Partly, it’s a basic technical issue. We have created astonishing computers, but we haven’t yet worked out how to write bug-free code. A frequently cited estimate by programming guru Steve McConnell is that people writing source code (ie, the instructions that are compiled inside a machine, into executable programs) make between ten and 50 errors in every 1,000 lines.
Careful checking can get that down to about 0.5 per 1,000, he reckons. But given that complex modern operating systems can involve tens of millions of lines of code, that still implies thousands of bugs in each, leaving ample room for exploitation. However, cybersecurity is not just a technical issue.
What else is it?
It’s a problem with deep roots in economics, human psychology, and an immature legal-political framework, says Michael Daniel in the Harvard Business Review. Computer users still find it hard to comprehend and act on the reality that our physical-world mental models simply don’t work in cyberspace. For example, in the physical world, crime and policing are local, and we rely on the government to police our borders. In cyberspace, “everyone’s network is at the border”, says Daniel. We just haven’t realised it yet – and even when we do, that will merely be a very small first step.
What can be done?
In the long run, the response will be driven by economics. Firms are already turning to hacking insurance to pool and mitigate risk; that in turn will (it is hoped) drive better security as insurers demand higher standards. Software makers are also likely to face more pressure to take greater liability for product defects – which again will foster a more secure environment. In the meantime, individuals should use up-to-date software, and accept all updates offered: they often contain lots of patches that fix bugs and close security loopholes. Even better, set your devices to install such updates automatically.
Rise of the cybercriminals
Europol believes that income from cybercrime is now greater than that from illegal drugs, says Sam Jones in the Financial Times.

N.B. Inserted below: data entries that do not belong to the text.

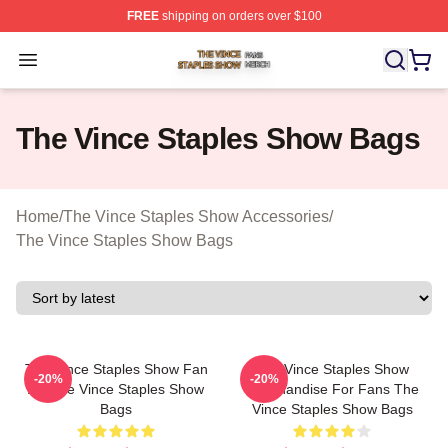
FREE
shipping on orders over $100
The Vince Staples Show Shop ⚡️ Officially Licensed T
Open menu
The Vince Staples Show Bags
Home
/
The Vince Staples Show Accessories
/
The Vince Staples Show Bags
The Vince Staples Show Fan
The Vince Staples Show
-20%
-20%
Art The Vince Staples Show
Merchandise For Fans The
Bags
Vince Staples Show Bags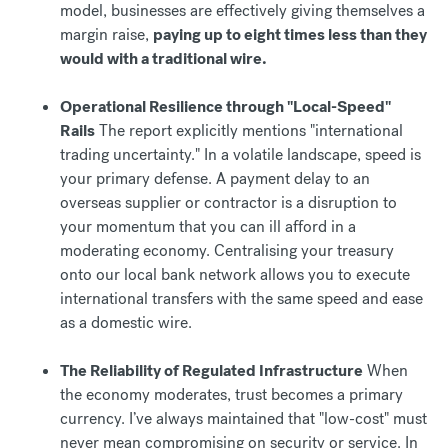
model, businesses are effectively giving themselves a
margin raise,
paying up to eight times less than they
would with a traditional wire.
Operational Resilience through "Local-Speed"
Rails
The report explicitly mentions "international
trading uncertainty." In a volatile landscape, speed is
your primary defense. A payment delay to an
overseas supplier or contractor is a disruption to
your momentum that you can ill afford in a
moderating economy. Centralising your treasury
onto our local bank network allows you to execute
international transfers with the same speed and ease
as a domestic wire.
The Reliability of Regulated Infrastructure
When
the economy moderates, trust becomes a primary
currency. I’ve always maintained that "low-cost" must
never mean compromising on security or service. In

In the “cyber-arms bazaar” that now operates on the “dark web”, hacking platforms are available for almost anyone to access – coding skills are not needed. “Malware” platforms offer drop-down menus where criminals can choose the hacking tools they want to buy, rent or franchise. Some even come with “user support – chat apps that connect buyers with dedicated coders to help them troubleshoot in their efforts to steal or defraud”. Hacking forums even provide eBay-style ratings of malware sellers. “Fraudsters dislike being defrauded.”